Let's face it, It is not a question of whether you will be given the opportunity to be offended but rather, what will be your response when that time comes.
Proverbs 19:11 says "A person's wisdom yields patience, it is to one's glory to overlook an offense." Jesus was under attack from critics constantly. In 1st Peter, scripture says "they hurled insults" at Him," but "He trusted himself to the One who judges justly."
Interestingly, the word "offense" comes from the Greek, meaning "bait." Specifically, the bait that was used to lure animals into a trap. Basically, when we take offense, we are taking the bait and we too are lured into a trap.

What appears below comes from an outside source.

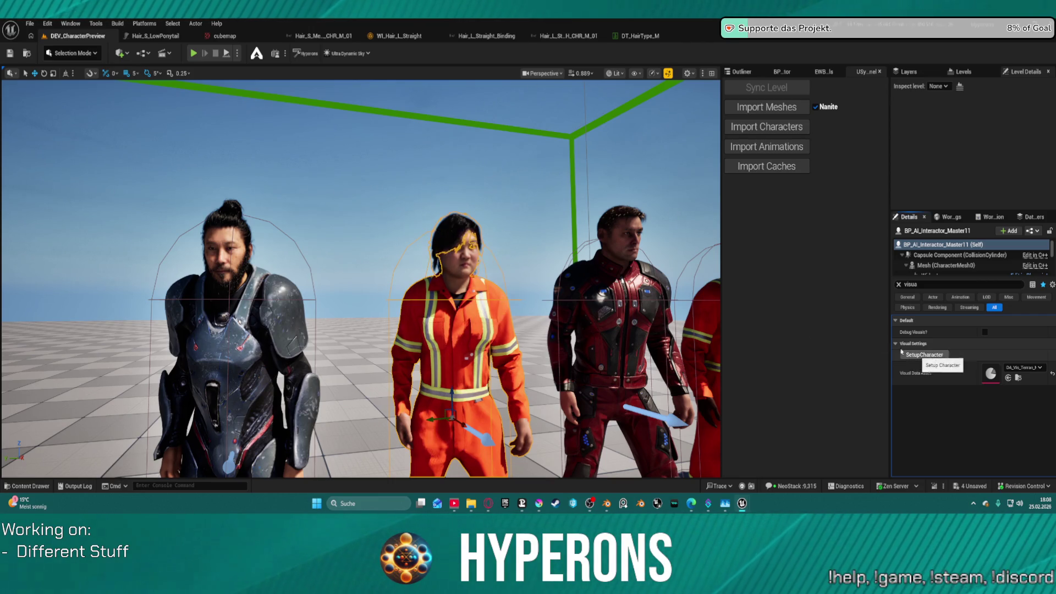
pyautogui.click(619, 286)
pyautogui.press('f')
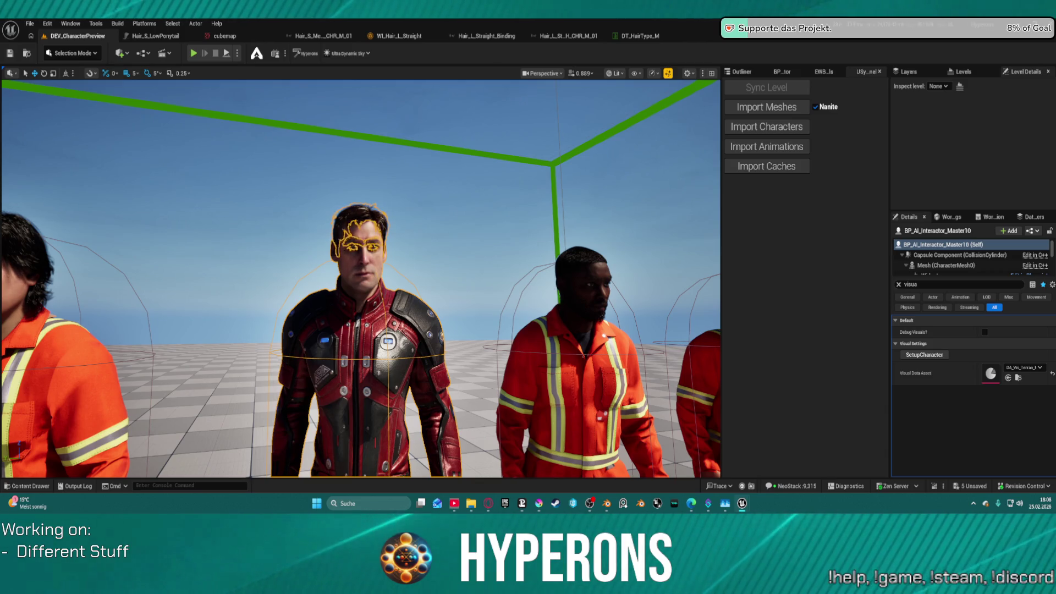
pyautogui.click(926, 355)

There will always be those who disagree and always lots of opportunities to be offended. But I find that if I can just keep in mind that everyone comes from a different place, and that I too can trust myself to the One who judges justly, then I can drop it and let it go—at least most the time.

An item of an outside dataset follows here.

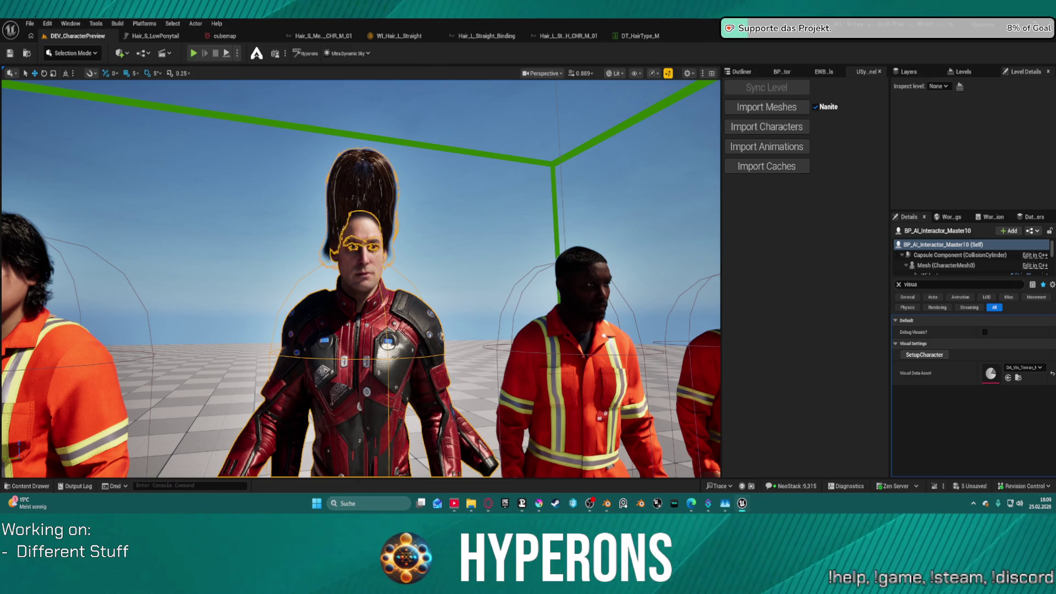
pyautogui.click(924, 344)
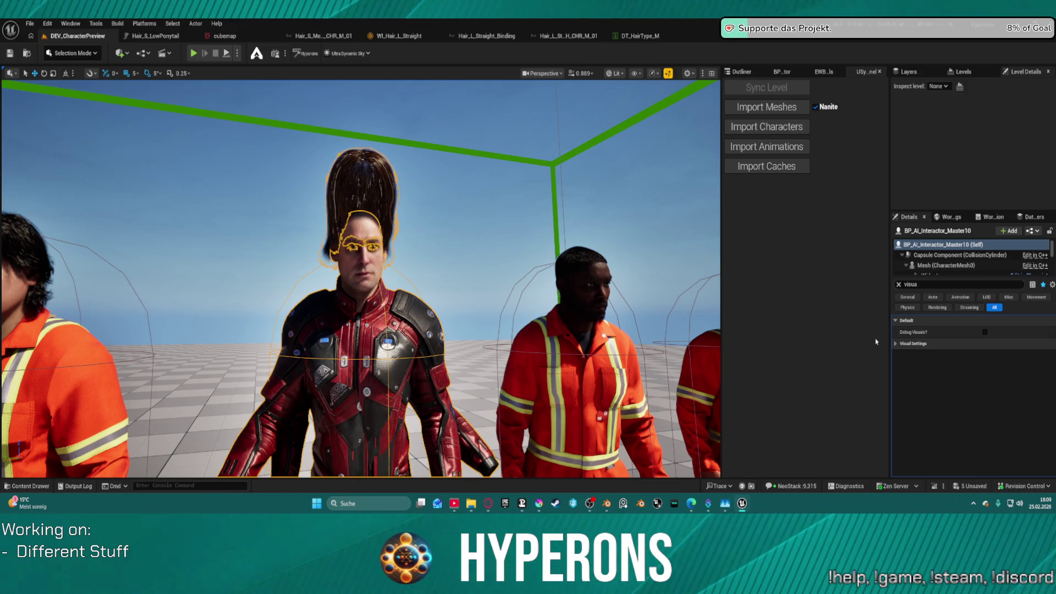
pyautogui.click(929, 343)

We all might embrace the method used by the embattled Dutch philosopher Rene Descartes, who said, "Whenever anyone has offended me, I try to raise my soul so high that the offense cannot reach it."
OK. Our souls might not be quite that high, but we at UNITE INDY are working every day to bring hope to people who need hope. Even in this kind of work there is opportunity to take offense when there is a lack of interest in the difficulties many people face in our city. But rather than take offense, we find there is an opportunity to change a heart. And, if we cannot change a heart we move on to do what needs to be done.
Nothing will keep us from that goal.